[Saved data entries]
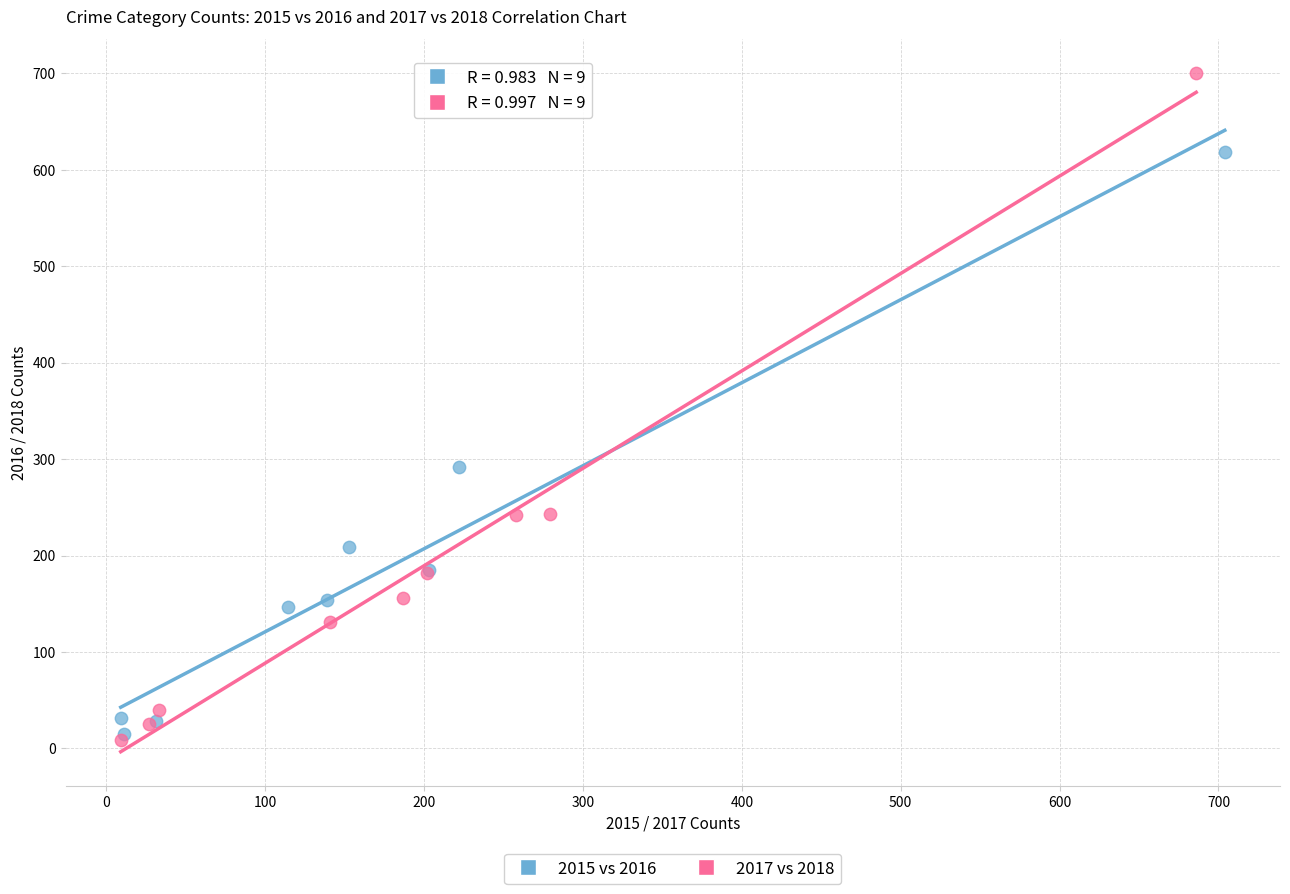

What are all the series names shown in the legend?

2015 vs 2016, 2017 vs 2018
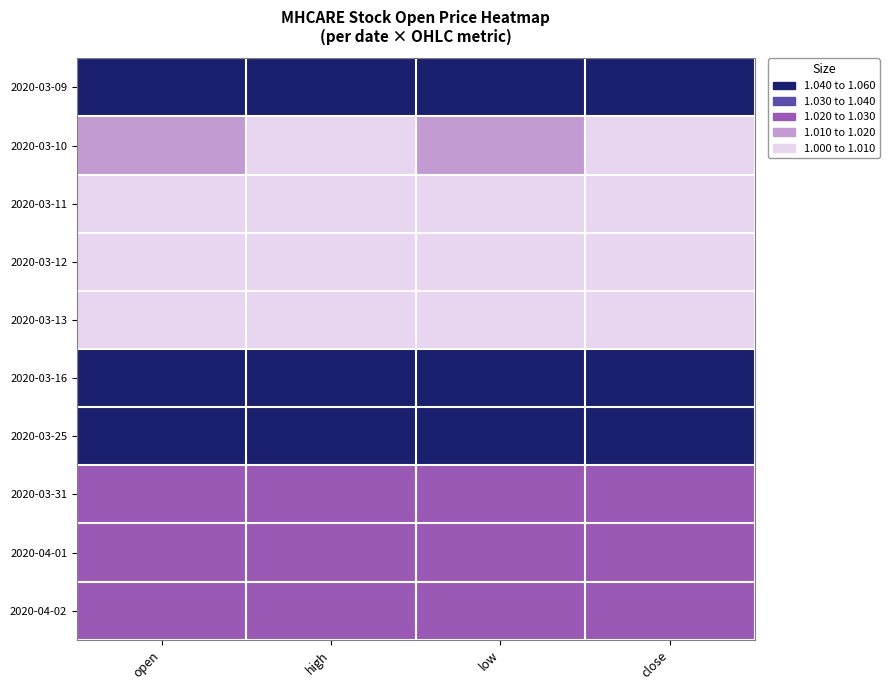

What is the total value across all series at open?

10.2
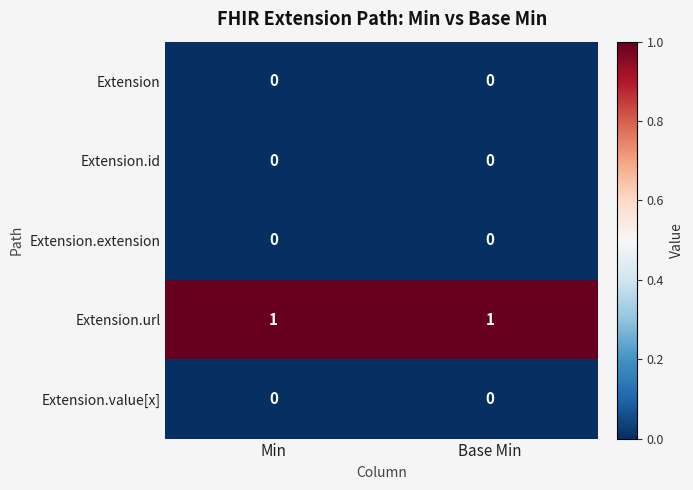

How many data points does each series have?

2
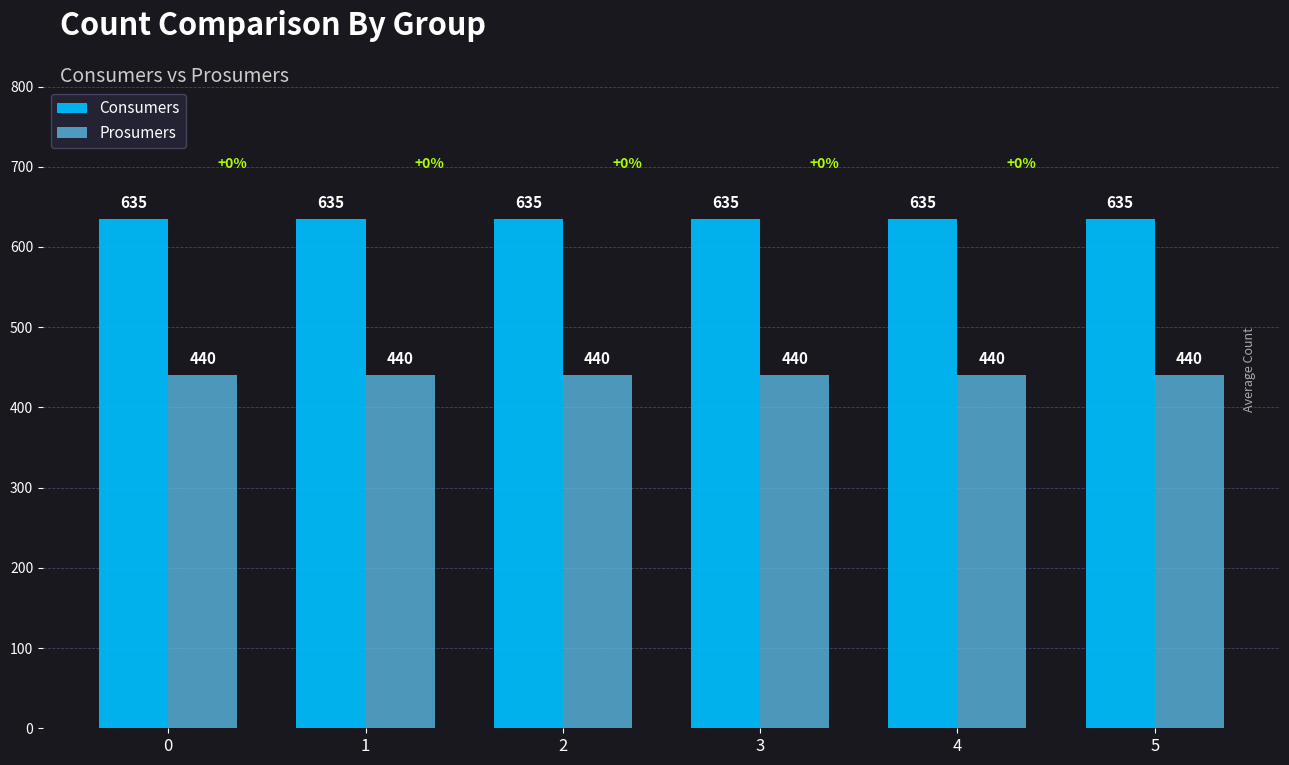

At 0, list the series in order from largest to smallest.

Consumers, Prosumers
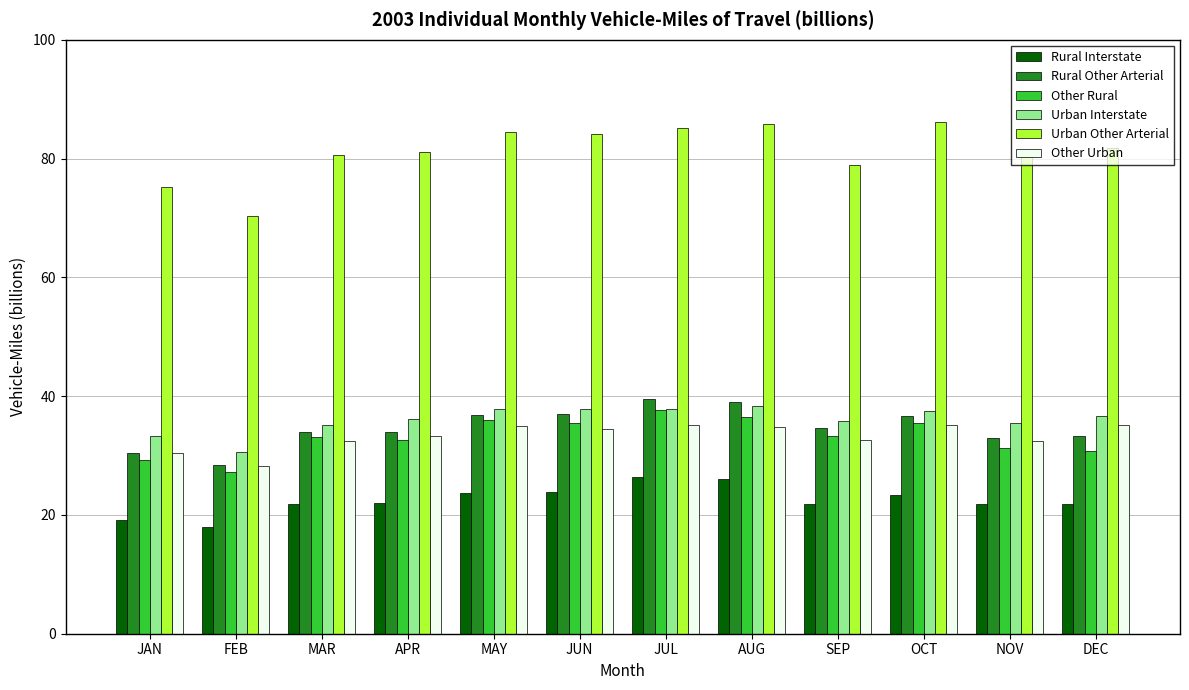

How many bars are there in total?

72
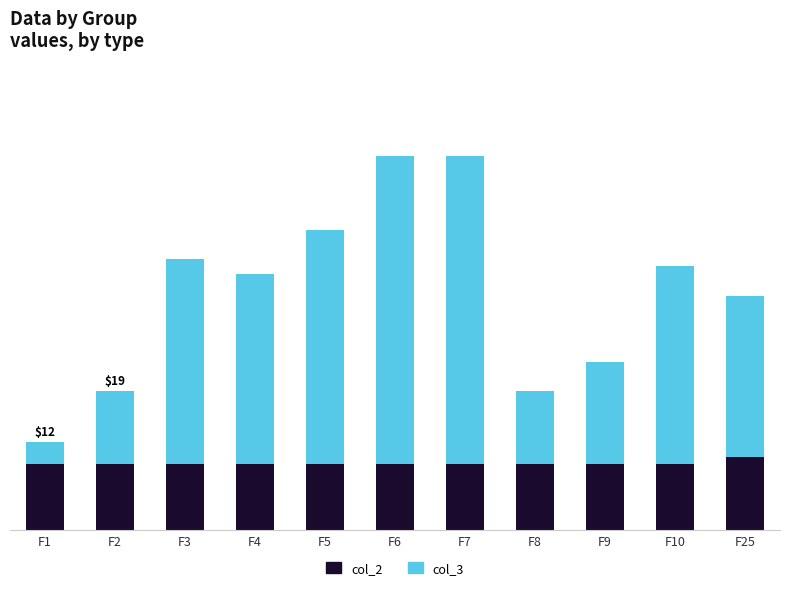

What are all the series names shown in the legend?

col_2, col_3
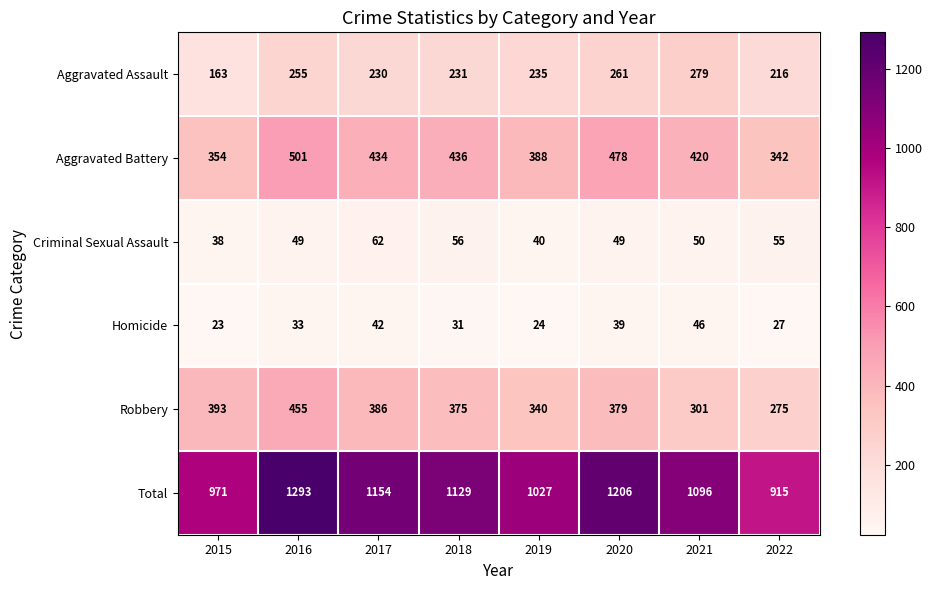

List the series in order of their peak value, lowest first.

Homicide, Criminal Sexual Assault, Aggravated Assault, Robbery, Aggravated Battery, Total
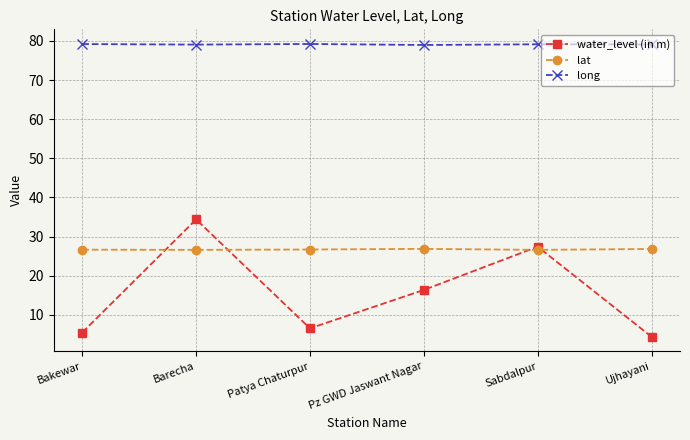

Between Bakewar and Sabdalpur, which series saw the biggest shift?

water_level (in m)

- TASK OBJECTIVE: Give the text lines of these records as a JSON list of strings, with one string per line and no blank lines. Leave the pictures out of the answer.

- RESULT FOR THIS EXERCISE:
[
  "What are all the series names shown in the legend?",
  "2015 vs 2016, 2017 vs 2018",
  "What is the total value across all series at open?",
  "10.2",
  "How many data points does each series have?",
  "2",
  "At 0, list the series in order from largest to smallest.",
  "Consumers, Prosumers",
  "How many bars are there in total?",
  "72",
  "What are all the series names shown in the legend?",
  "col_2, col_3",
  "List the series in order of their peak value, lowest first.",
  "Homicide, Criminal Sexual Assault, Aggravated Assault, Robbery, Aggravated Battery, Total",
  "Between Bakewar and Sabdalpur, which series saw the biggest shift?",
  "water_level (in m)"
]